# Aktuelle Systemzeit aus der WAGO auslesen



## LL0rd (9 Juli 2011)

Hallo Leute,

irgendwie stelle ich mich gerade etwas blöd an. Ich möchte einen Timer_1 Baustein verwenden. Dieser Baustein benötigt eine Uhrzeit am DTI Eingang. Wo bekomme ich diese Uhrzeit denn her?

Irgendwie konnte ich mit TIME() zwar "irgendwas" auslesen, aber nach einer Umwandlung zum DT hatte ich ein 1970er Datum. Dann habe ich etwas gegoogelt, da kam dann die Funktion SysRtcGetTime angeblich aus der TwinCat lib, aber die kann ich bei mir auf dem System nicht finden. 

Kann mir von euch jemand mal einen Tipp geben, was ich denn genau brauche, um die aktuelle Uhrzeit im DT Format zu bekommen?


----------



## Blockmove (9 Juli 2011)

Du musst die Bibiliothek SyslibRTC.lib in dein Projekt einbinden.

[Begrenzungsrahmen mit Schlüsselpunkten]
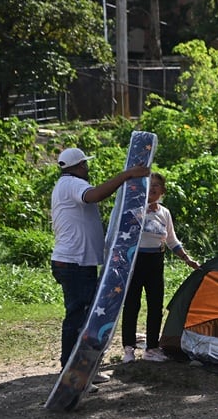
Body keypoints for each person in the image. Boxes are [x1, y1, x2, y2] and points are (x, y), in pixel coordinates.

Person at [50, 147, 151, 379]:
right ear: (79, 166)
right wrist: (126, 175)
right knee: (79, 317)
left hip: (75, 261)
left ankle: (80, 366)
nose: (87, 168)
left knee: (82, 316)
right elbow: (94, 195)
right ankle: (71, 368)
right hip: (75, 262)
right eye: (85, 164)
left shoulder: (65, 184)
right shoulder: (72, 183)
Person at [122, 173, 199, 363]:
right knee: (132, 304)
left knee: (155, 306)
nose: (152, 189)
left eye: (156, 186)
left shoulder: (164, 213)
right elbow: (124, 234)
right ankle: (128, 348)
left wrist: (187, 259)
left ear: (162, 191)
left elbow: (172, 240)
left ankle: (152, 348)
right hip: (135, 261)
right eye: (149, 185)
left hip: (156, 261)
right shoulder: (134, 208)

## AUFGABE:
Welche Bibliothek soll man laut dem Forenthread zur WAGO-Systemzeit in sein Projekt einbinden? Die Einträge sind eigenständiges Material und haben mit dem Forenthread nichts zu tun.

## GELÖSTE AUFGABE:
Die Bibliothek SyslibRTC.lib.